- _CONSEGNA_
Ricopia senza cambiare nulla la parte del brano sul sonno dei bambini che va da "Nell’articolo viene" a "suggerisce altre regole.", comprese le parole iniziali e finali.

- _BRANO PROPOSTO_
☆ ☆ ☆

"Conforto
controllato - Addestrarli al sonno si può":
questo il titolo dell'articolo apparso sul Corriere
della sera sabato 22 settembre a
proposito dei risultati di uno studio pubblicato su "una
delle riviste scientifiche più prestigiose a livello internazionale
dedicate alla pediatria" e avente
come oggetto il comportamento dei genitori di un piccolo al momento
del sonno. Ci si sente intimiditi anche solo di fronte al nome di un
periodico di tanto prestigio e fama e quindi un genitore, soprattutto
se alle prime armi, sarà incline a seguirne le indicazioni alla
lettera.
“Si può farlo piangere
(il bambino) senza ripercussioni sulla
personalità futura del bimbo e senza provocargli irreparabili danni
psicologici” … ma attenzione:
purché in modo soft! “ Lacrime …
ma per periodi brevi “
sintetizza la giornalista e spiega come lo
sleep training comprenda due metodi
definiti sicuri: il controlled
comforting e il
camping out.
Nell’articolo viene
rispolverato dall’oblio persino il vecchio metodo del dottor Spock;
quindi è citato il parere di un importante primario neonatologo
milanese che suggerisce altre regole.
Per maggiori dettagli sui vari
metodi rimando alla lettura diretta del testo; qui mi limito a
segnalare che, inframmezzati alle varie indicazioni, fanno
capolino i pareri di varie mamme, grazie ai quali alla certezza delle
regole finisce per contrapporsi la realtà quotidiana e la
molteplicità delle situazioni, delle considerazioni e dei punti di
vista.

☆ ☆ ☆

- _MATERIALE FORNITO_

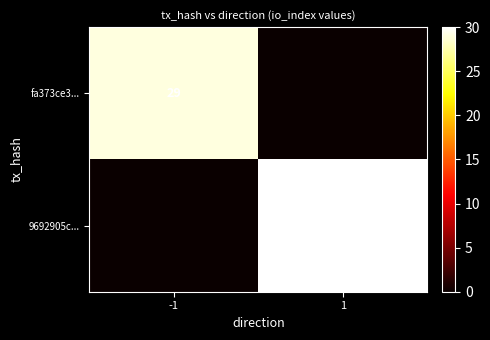

Which has a higher value, 1 or -1?

-1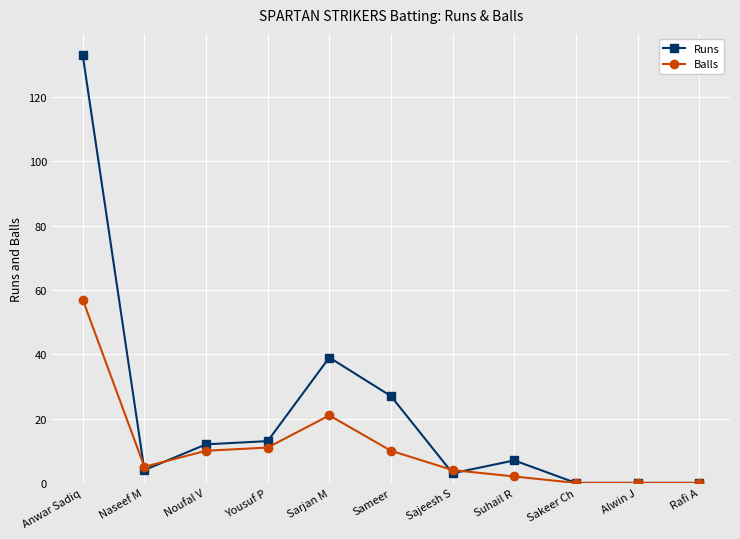

Does the chart display data point markers on the line(s)?

Yes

☆ ☆ ☆

- _SOLUZIONE_
Nell’articolo viene
rispolverato dall’oblio persino il vecchio metodo del dottor Spock;
quindi è citato il parere di un importante primario neonatologo
milanese che suggerisce altre regole.